> **Try it**
Write out each line of the records that has "front" in it.

> **Data listing**
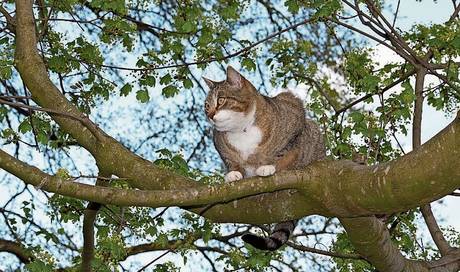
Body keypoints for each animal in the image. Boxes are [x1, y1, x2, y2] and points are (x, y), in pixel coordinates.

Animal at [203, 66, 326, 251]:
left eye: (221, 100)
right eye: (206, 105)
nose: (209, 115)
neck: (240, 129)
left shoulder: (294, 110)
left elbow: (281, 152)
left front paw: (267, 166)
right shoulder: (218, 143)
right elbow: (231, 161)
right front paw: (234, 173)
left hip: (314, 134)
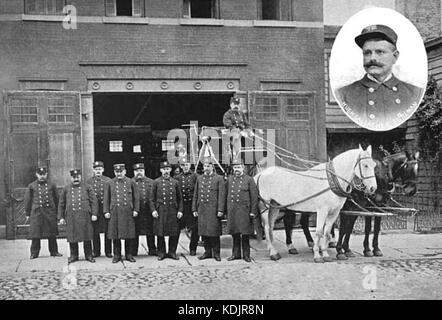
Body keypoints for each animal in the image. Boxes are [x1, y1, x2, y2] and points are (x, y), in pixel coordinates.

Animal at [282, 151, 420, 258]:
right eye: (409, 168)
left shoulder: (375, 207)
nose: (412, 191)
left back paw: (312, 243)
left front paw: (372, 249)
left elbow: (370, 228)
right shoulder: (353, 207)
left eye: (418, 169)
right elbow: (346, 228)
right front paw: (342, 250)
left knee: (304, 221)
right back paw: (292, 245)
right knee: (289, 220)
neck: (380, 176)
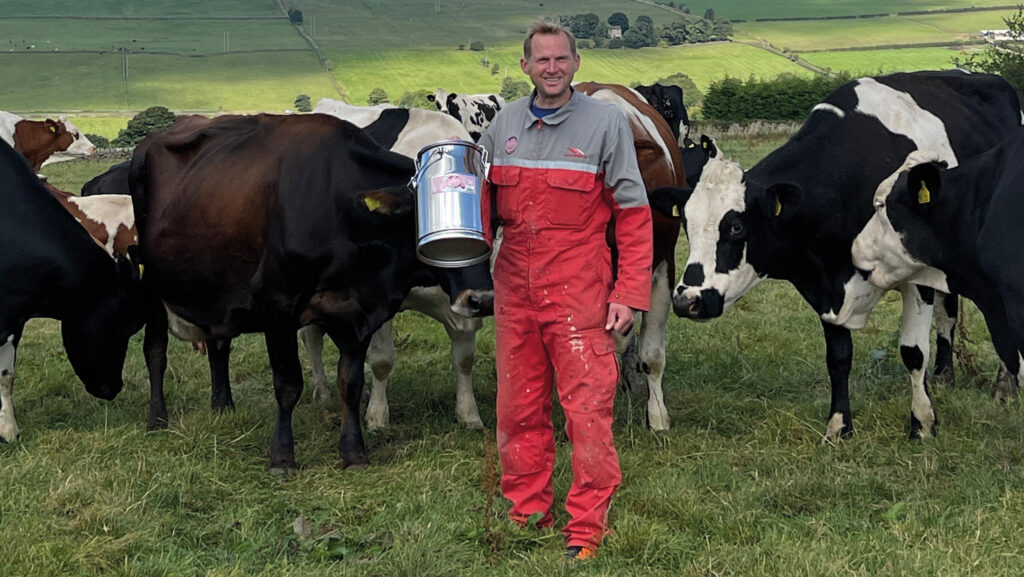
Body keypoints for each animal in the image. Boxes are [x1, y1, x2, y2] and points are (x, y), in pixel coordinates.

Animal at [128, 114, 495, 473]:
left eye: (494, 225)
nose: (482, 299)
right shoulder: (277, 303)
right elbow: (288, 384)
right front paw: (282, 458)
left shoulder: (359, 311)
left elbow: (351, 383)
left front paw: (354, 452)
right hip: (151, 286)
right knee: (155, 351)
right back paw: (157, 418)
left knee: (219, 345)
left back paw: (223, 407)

==

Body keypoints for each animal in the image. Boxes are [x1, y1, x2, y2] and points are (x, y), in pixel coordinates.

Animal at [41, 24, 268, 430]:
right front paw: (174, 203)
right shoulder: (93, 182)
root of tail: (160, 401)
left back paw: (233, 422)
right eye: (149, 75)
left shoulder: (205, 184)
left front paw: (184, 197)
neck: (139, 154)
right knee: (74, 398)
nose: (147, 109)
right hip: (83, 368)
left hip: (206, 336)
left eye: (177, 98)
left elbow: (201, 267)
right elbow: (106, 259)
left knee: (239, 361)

> **The answer**
left front paw: (267, 166)
right front paw: (234, 173)
left front paw: (372, 249)
right front paw: (342, 250)
right front paw: (282, 458)
left front paw: (354, 452)
right front paw: (174, 203)
left front paw: (184, 197)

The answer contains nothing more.